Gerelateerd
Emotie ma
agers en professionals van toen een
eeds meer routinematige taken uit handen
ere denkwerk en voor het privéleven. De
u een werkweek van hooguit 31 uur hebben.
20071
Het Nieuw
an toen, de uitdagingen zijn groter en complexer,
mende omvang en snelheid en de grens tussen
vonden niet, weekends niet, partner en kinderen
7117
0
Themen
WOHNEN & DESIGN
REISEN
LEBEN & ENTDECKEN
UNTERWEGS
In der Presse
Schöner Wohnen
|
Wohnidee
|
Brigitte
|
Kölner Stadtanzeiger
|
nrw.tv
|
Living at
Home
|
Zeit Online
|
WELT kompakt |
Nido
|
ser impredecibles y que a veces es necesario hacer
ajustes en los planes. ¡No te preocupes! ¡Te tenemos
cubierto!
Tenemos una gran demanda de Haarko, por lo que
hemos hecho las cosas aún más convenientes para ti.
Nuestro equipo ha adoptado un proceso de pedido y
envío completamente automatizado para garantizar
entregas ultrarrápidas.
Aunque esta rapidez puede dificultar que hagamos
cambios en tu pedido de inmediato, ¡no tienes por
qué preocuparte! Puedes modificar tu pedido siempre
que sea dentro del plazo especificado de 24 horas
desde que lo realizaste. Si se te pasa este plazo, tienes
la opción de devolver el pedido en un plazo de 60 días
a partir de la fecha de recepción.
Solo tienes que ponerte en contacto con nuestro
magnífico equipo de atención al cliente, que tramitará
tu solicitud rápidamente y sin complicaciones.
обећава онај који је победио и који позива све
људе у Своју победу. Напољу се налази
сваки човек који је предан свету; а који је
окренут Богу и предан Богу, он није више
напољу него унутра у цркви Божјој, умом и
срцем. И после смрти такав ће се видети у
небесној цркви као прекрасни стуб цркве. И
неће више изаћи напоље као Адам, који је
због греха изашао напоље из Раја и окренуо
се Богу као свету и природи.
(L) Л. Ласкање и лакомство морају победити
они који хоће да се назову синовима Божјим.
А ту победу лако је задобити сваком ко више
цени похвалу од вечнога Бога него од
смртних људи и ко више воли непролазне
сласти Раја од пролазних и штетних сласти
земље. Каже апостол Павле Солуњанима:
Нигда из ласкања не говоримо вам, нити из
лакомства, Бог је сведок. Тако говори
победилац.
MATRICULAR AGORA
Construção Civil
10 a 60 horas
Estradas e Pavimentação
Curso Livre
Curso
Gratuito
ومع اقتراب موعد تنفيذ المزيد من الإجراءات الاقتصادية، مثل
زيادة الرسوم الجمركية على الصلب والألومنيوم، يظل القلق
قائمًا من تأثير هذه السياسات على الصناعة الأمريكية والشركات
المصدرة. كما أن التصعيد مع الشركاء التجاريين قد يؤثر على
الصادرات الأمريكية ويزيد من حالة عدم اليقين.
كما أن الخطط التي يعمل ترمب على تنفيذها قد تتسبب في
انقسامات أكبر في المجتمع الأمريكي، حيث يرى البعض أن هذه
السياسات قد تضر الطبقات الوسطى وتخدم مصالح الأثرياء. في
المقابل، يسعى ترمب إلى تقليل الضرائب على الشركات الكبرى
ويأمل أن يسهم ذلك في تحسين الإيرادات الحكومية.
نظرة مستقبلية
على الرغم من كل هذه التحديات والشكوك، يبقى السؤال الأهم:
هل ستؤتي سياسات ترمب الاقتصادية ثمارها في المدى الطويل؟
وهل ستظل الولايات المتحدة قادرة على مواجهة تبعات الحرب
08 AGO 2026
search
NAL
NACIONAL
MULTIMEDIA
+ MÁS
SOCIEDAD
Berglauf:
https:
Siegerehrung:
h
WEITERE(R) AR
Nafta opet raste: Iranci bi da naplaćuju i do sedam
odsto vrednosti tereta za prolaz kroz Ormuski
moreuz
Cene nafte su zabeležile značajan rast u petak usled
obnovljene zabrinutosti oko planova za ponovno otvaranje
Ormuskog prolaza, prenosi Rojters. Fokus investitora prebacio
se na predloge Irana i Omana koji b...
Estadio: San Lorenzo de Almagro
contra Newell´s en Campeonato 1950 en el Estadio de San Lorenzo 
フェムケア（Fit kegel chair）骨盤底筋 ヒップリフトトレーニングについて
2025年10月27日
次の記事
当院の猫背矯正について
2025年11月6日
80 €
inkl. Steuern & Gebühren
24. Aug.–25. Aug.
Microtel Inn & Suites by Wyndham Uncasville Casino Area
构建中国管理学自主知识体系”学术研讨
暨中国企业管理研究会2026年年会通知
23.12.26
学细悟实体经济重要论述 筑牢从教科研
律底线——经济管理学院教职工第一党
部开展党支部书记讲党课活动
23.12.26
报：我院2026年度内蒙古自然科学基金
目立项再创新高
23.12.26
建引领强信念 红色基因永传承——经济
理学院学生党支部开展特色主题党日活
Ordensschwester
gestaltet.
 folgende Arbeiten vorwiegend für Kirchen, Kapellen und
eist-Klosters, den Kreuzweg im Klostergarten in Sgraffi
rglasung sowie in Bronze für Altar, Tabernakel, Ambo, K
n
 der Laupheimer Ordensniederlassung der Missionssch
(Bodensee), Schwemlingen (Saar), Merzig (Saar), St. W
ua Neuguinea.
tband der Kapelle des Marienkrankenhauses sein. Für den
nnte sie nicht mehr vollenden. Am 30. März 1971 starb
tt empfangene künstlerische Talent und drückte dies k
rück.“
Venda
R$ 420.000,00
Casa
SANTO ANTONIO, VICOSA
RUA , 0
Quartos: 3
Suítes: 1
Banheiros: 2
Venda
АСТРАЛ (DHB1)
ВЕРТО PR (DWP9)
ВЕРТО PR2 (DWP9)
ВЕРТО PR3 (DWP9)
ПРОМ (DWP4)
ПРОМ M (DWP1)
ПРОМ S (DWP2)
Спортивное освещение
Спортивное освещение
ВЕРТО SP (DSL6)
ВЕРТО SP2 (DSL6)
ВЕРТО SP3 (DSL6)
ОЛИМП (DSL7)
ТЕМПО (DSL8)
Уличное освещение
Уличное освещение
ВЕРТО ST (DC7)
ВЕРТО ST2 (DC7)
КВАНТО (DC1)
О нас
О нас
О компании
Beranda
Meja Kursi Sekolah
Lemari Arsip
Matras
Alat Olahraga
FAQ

====

> **Problem requirements**:
Copy all of the rows above line for line, keeping each character unchanged.

> **The answer**:
Gerelateerd
Emotie ma
agers en professionals van toen een
eeds meer routinematige taken uit handen
ere denkwerk en voor het privéleven. De
u een werkweek van hooguit 31 uur hebben.
20071
Het Nieuw
an toen, de uitdagingen zijn groter en complexer,
mende omvang en snelheid en de grens tussen
vonden niet, weekends niet, partner en kinderen
7117
0
Themen
WOHNEN & DESIGN
REISEN
LEBEN & ENTDECKEN
UNTERWEGS
In der Presse
Schöner Wohnen
|
Wohnidee
|
Brigitte
|
Kölner Stadtanzeiger
|
nrw.tv
|
Living at
Home
|
Zeit Online
|
WELT kompakt |
Nido
|
ser impredecibles y que a veces es necesario hacer
ajustes en los planes. ¡No te preocupes! ¡Te tenemos
cubierto!
Tenemos una gran demanda de Haarko, por lo que
hemos hecho las cosas aún más convenientes para ti.
Nuestro equipo ha adoptado un proceso de pedido y
envío completamente automatizado para garantizar
entregas ultrarrápidas.
Aunque esta rapidez puede dificultar que hagamos
cambios en tu pedido de inmediato, ¡no tienes por
qué preocuparte! Puedes modificar tu pedido siempre
que sea dentro del plazo especificado de 24 horas
desde que lo realizaste. Si se te pasa este plazo, tienes
la opción de devolver el pedido en un plazo de 60 días
a partir de la fecha de recepción.
Solo tienes que ponerte en contacto con nuestro
magnífico equipo de atención al cliente, que tramitará
tu solicitud rápidamente y sin complicaciones.
обећава онај који је победио и који позива све
људе у Своју победу. Напољу се налази
сваки човек који је предан свету; а који је
окренут Богу и предан Богу, он није више
напољу него унутра у цркви Божјој, умом и
срцем. И после смрти такав ће се видети у
небесној цркви као прекрасни стуб цркве. И
неће више изаћи напоље као Адам, који је
због греха изашао напоље из Раја и окренуо
се Богу као свету и природи.
(L) Л. Ласкање и лакомство морају победити
они који хоће да се назову синовима Божјим.
А ту победу лако је задобити сваком ко више
цени похвалу од вечнога Бога него од
смртних људи и ко више воли непролазне
сласти Раја од пролазних и штетних сласти
земље. Каже апостол Павле Солуњанима:
Нигда из ласкања не говоримо вам, нити из
лакомства, Бог је сведок. Тако говори
победилац.
MATRICULAR AGORA
Construção Civil
10 a 60 horas
Estradas e Pavimentação
Curso Livre
Curso
Gratuito
ومع اقتراب موعد تنفيذ المزيد من الإجراءات الاقتصادية، مثل
زيادة الرسوم الجمركية على الصلب والألومنيوم، يظل القلق
قائمًا من تأثير هذه السياسات على الصناعة الأمريكية والشركات
المصدرة. كما أن التصعيد مع الشركاء التجاريين قد يؤثر على
الصادرات الأمريكية ويزيد من حالة عدم اليقين.
كما أن الخطط التي يعمل ترمب على تنفيذها قد تتسبب في
انقسامات أكبر في المجتمع الأمريكي، حيث يرى البعض أن هذه
السياسات قد تضر الطبقات الوسطى وتخدم مصالح الأثرياء. في
المقابل، يسعى ترمب إلى تقليل الضرائب على الشركات الكبرى
ويأمل أن يسهم ذلك في تحسين الإيرادات الحكومية.
نظرة مستقبلية
على الرغم من كل هذه التحديات والشكوك، يبقى السؤال الأهم:
هل ستؤتي سياسات ترمب الاقتصادية ثمارها في المدى الطويل؟
وهل ستظل الولايات المتحدة قادرة على مواجهة تبعات الحرب
08 AGO 2026
search
NAL
NACIONAL
MULTIMEDIA
+ MÁS
SOCIEDAD
Berglauf:
https:
Siegerehrung:
h
WEITERE(R) AR
Nafta opet raste: Iranci bi da naplaćuju i do sedam
odsto vrednosti tereta za prolaz kroz Ormuski
moreuz
Cene nafte su zabeležile značajan rast u petak usled
obnovljene zabrinutosti oko planova za ponovno otvaranje
Ormuskog prolaza, prenosi Rojters. Fokus investitora prebacio
se na predloge Irana i Omana koji b...
Estadio: San Lorenzo de Almagro
contra Newell´s en Campeonato 1950 en el Estadio de San Lorenzo 
フェムケア（Fit kegel chair）骨盤底筋 ヒップリフトトレーニングについて
2025年10月27日
次の記事
当院の猫背矯正について
2025年11月6日
80 €
inkl. Steuern & Gebühren
24. Aug.–25. Aug.
Microtel Inn & Suites by Wyndham Uncasville Casino Area
构建中国管理学自主知识体系”学术研讨
暨中国企业管理研究会2026年年会通知
23.12.26
学细悟实体经济重要论述 筑牢从教科研
律底线——经济管理学院教职工第一党
部开展党支部书记讲党课活动
23.12.26
报：我院2026年度内蒙古自然科学基金
目立项再创新高
23.12.26
建引领强信念 红色基因永传承——经济
理学院学生党支部开展特色主题党日活
Ordensschwester
gestaltet.
 folgende Arbeiten vorwiegend für Kirchen, Kapellen und
eist-Klosters, den Kreuzweg im Klostergarten in Sgraffi
rglasung sowie in Bronze für Altar, Tabernakel, Ambo, K
n
 der Laupheimer Ordensniederlassung der Missionssch
(Bodensee), Schwemlingen (Saar), Merzig (Saar), St. W
ua Neuguinea.
tband der Kapelle des Marienkrankenhauses sein. Für den
nnte sie nicht mehr vollenden. Am 30. März 1971 starb
tt empfangene künstlerische Talent und drückte dies k
rück.“
Venda
R$ 420.000,00
Casa
SANTO ANTONIO, VICOSA
RUA , 0
Quartos: 3
Suítes: 1
Banheiros: 2
Venda
АСТРАЛ (DHB1)
ВЕРТО PR (DWP9)
ВЕРТО PR2 (DWP9)
ВЕРТО PR3 (DWP9)
ПРОМ (DWP4)
ПРОМ M (DWP1)
ПРОМ S (DWP2)
Спортивное освещение
Спортивное освещение
ВЕРТО SP (DSL6)
ВЕРТО SP2 (DSL6)
ВЕРТО SP3 (DSL6)
ОЛИМП (DSL7)
ТЕМПО (DSL8)
Уличное освещение
Уличное освещение
ВЕРТО ST (DC7)
ВЕРТО ST2 (DC7)
КВАНТО (DC1)
О нас
О нас
О компании
Beranda
Meja Kursi Sekolah
Lemari Arsip
Matras
Alat Olahraga
FAQ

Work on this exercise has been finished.